En définitive, les exigences posées par les art. 21 al. 1 et 23 LEI ne sont pas remplies et la recourante ne peut par conséquent pas prétendre à une autorisation pour l'exercice d'une activité lucrative en faveur de B.________, fondée sur les art. 18 ss LEI. Il appert ainsi que l’autorité intimée n’a nullement abusé de son pouvoir d’appréciation en refusant de donner une suite positive à la demande dont elle a été saisie.

3.                           Au vu de ce qui précède, le recours doit être rejeté et la décision attaquée confirmée. Les frais de justice sont mis à la charge de la recourante A.________ (cf. art. 49 al. 1, 99 LPA-VD). Il n'y a pas lieu d'allouer de dépens (cf. art. 55 al. 1, 99 LPA-VD).


Par ces motifs
 la Cour de droit administratif et public
du Tribunal cantonal
arrête:

 

I.                             Le recours est rejeté.

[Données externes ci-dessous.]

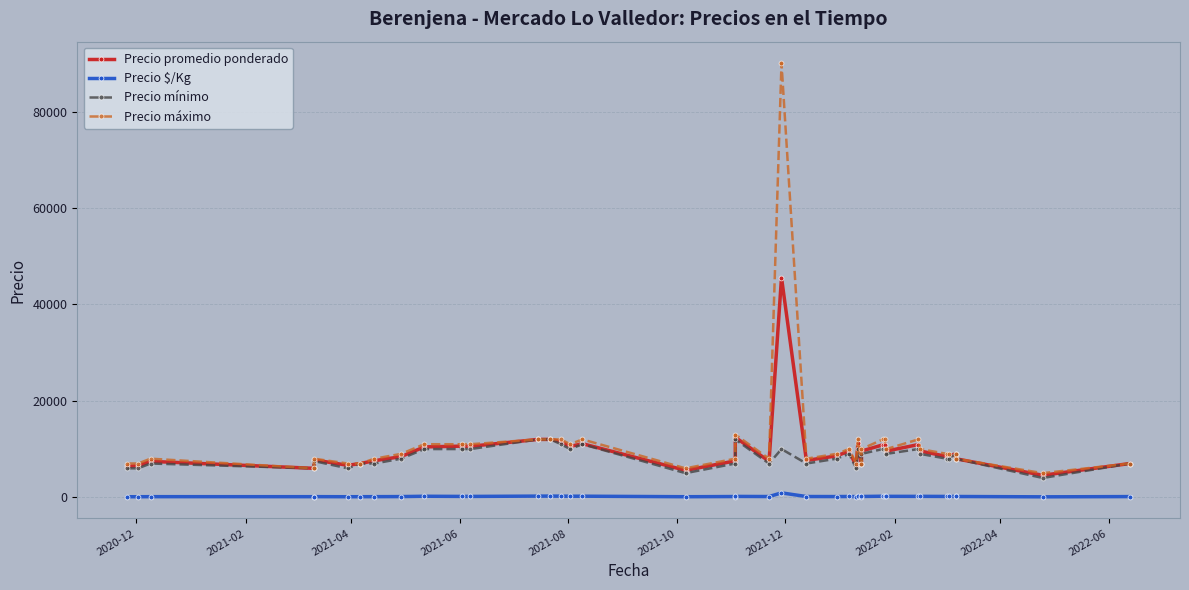

How many lines are shown in the chart?

4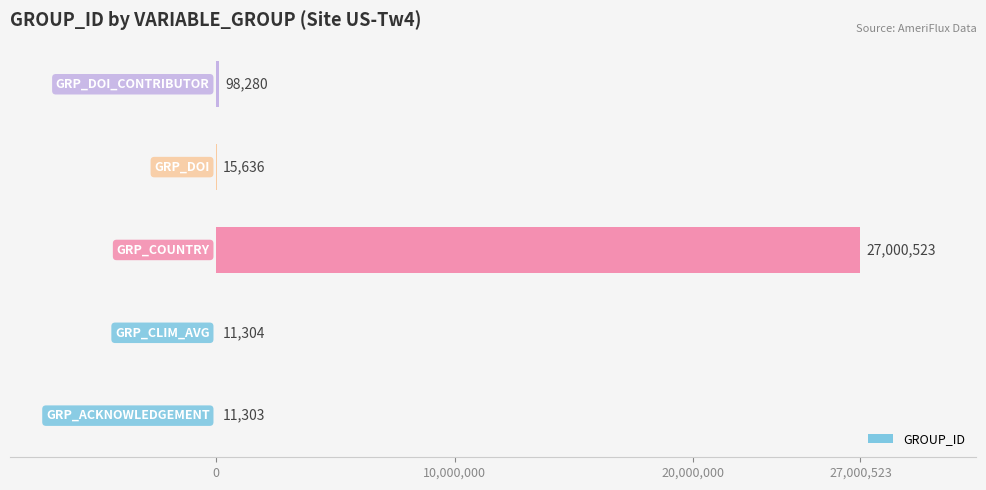

What is the sum of all values?

27137046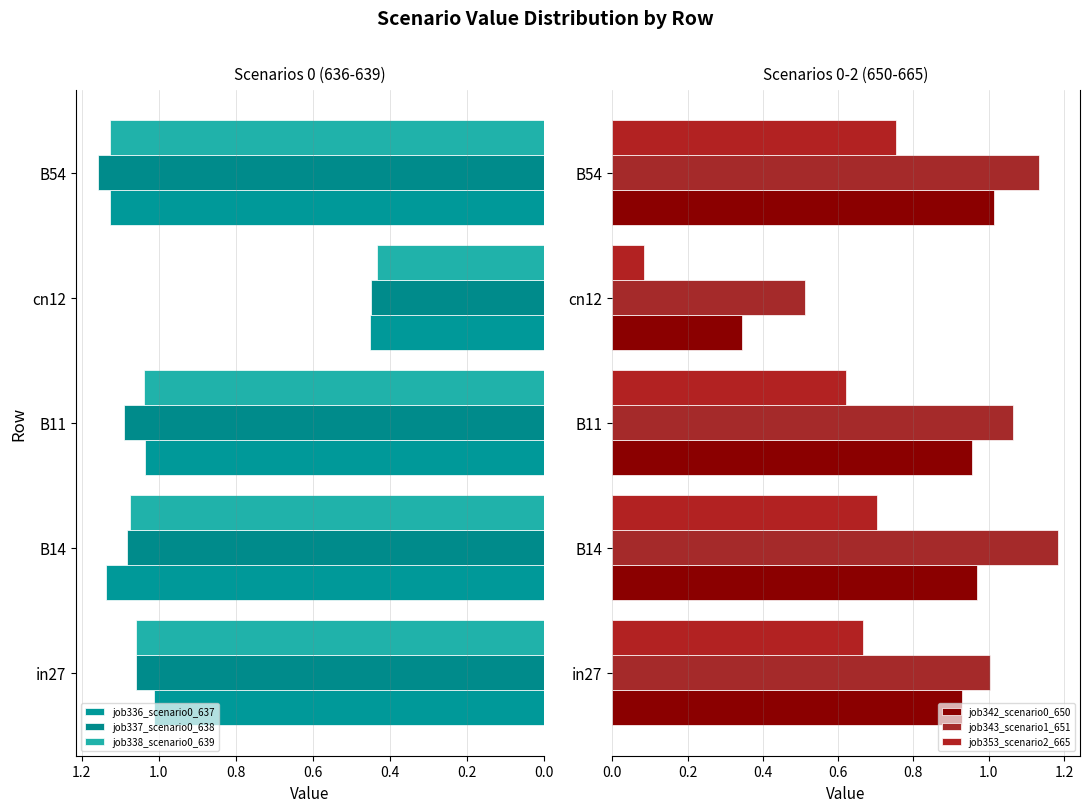

What are all the series names shown in the legend?

job336_scenario0_637, job337_scenario0_638, job338_scenario0_639, job342_scenario0_650, job343_scenario1_651, job353_scenario2_665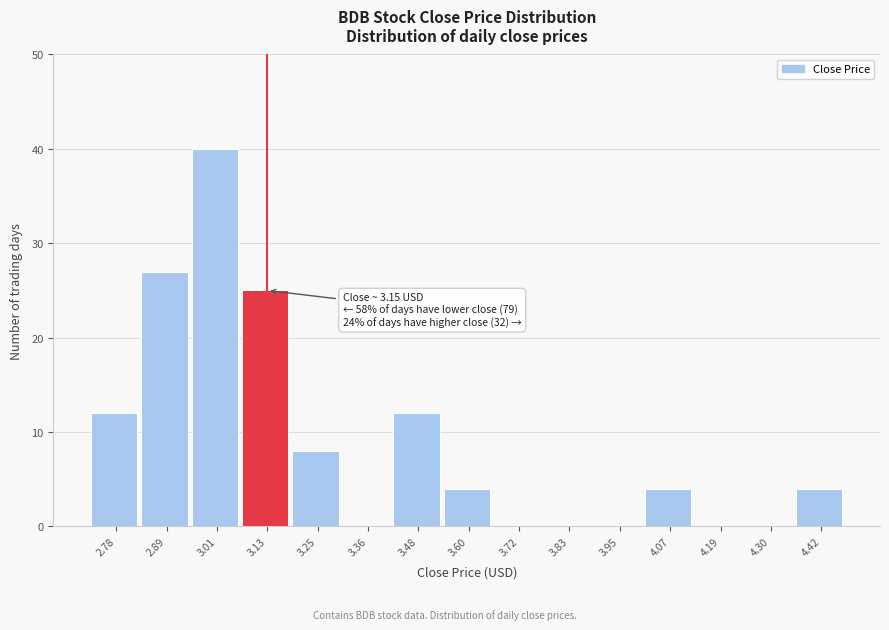

Reading left to right, list all the values displayed in this chart.

2.78=12	2.89=27	3.01=40	3.13=25	3.25=8	3.36=0	3.48=12	3.60=4	3.72=0	3.83=0	3.95=0	4.07=4	4.19=0	4.30=0	4.42=4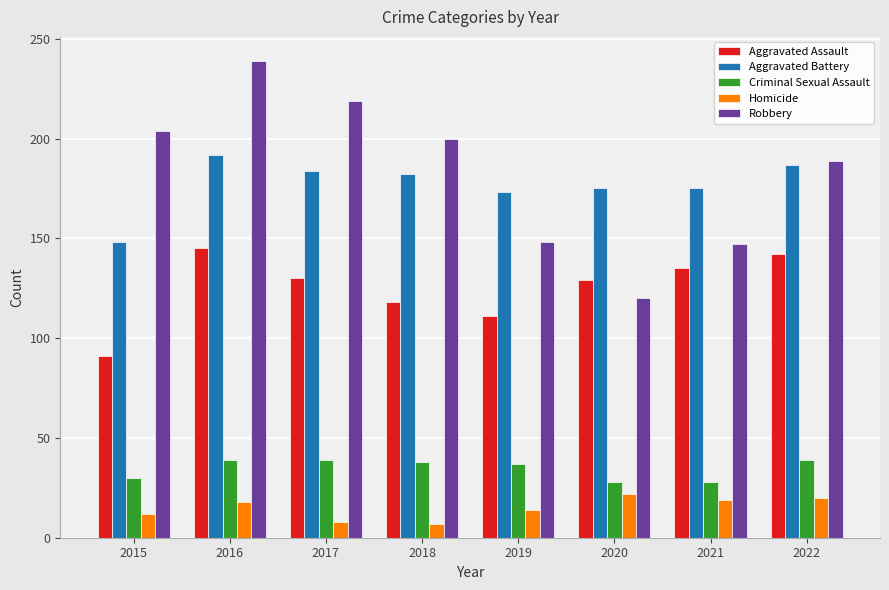

What is the total value across all series at 2021?

504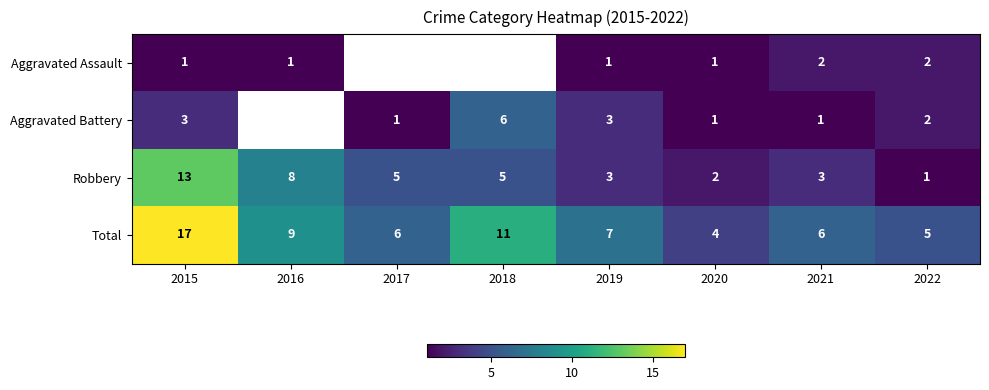

Read the Robbery value at 2019, to the nearest 5.

5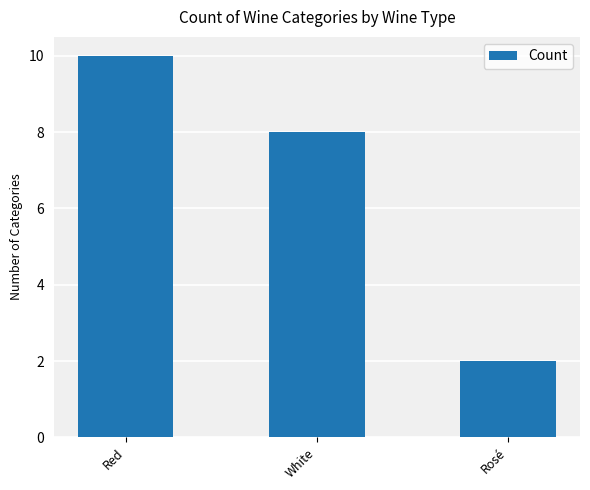

Where does the data first go above 8?

Red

II.                           La décision du Service de l'emploi du 24 février 2022 est confirmée.

III.                         Les frais judiciaires, arrêtés à 600 (six cents) francs, sont mis à la charge de la recourante A.________.

IV.                         Il n'est pas alloué de dépens.

Lausanne, le 31 mai 2022

 

La présidente:                                                                                               La greffière:                                                                    


                                                                                                                

Le présent arrêt est communiqué aux destinataires de l'avis d'envoi ci-joint.

Il peut faire l'objet, dans les trente jours suivant sa notification, d'un recours au Tribunal fédéral (Tribunal fédéral suisse, 1000 Lausanne 14). Le recours en matière de droit public s'exerce aux conditions des articles 82 ss de la loi du 17 juin 2005 sur le Tribunal fédéral (LTF - RS 173.110), le recours constitutionnel subsidiaire à celles des articles 113 ss LTF. Le mémoire de recours doit être rédigé dans une langue officielle, indiquer les conclusions, les motifs et les moyens de preuve, et être signé. Les motifs doivent exposer succinctement en quoi l’acte attaqué viole le droit. Les pièces invoquées comme moyens de preuve doivent être jointes au mémoire, pour autant qu’elles soient en mains de la partie; il en va de même de la décision attaquée.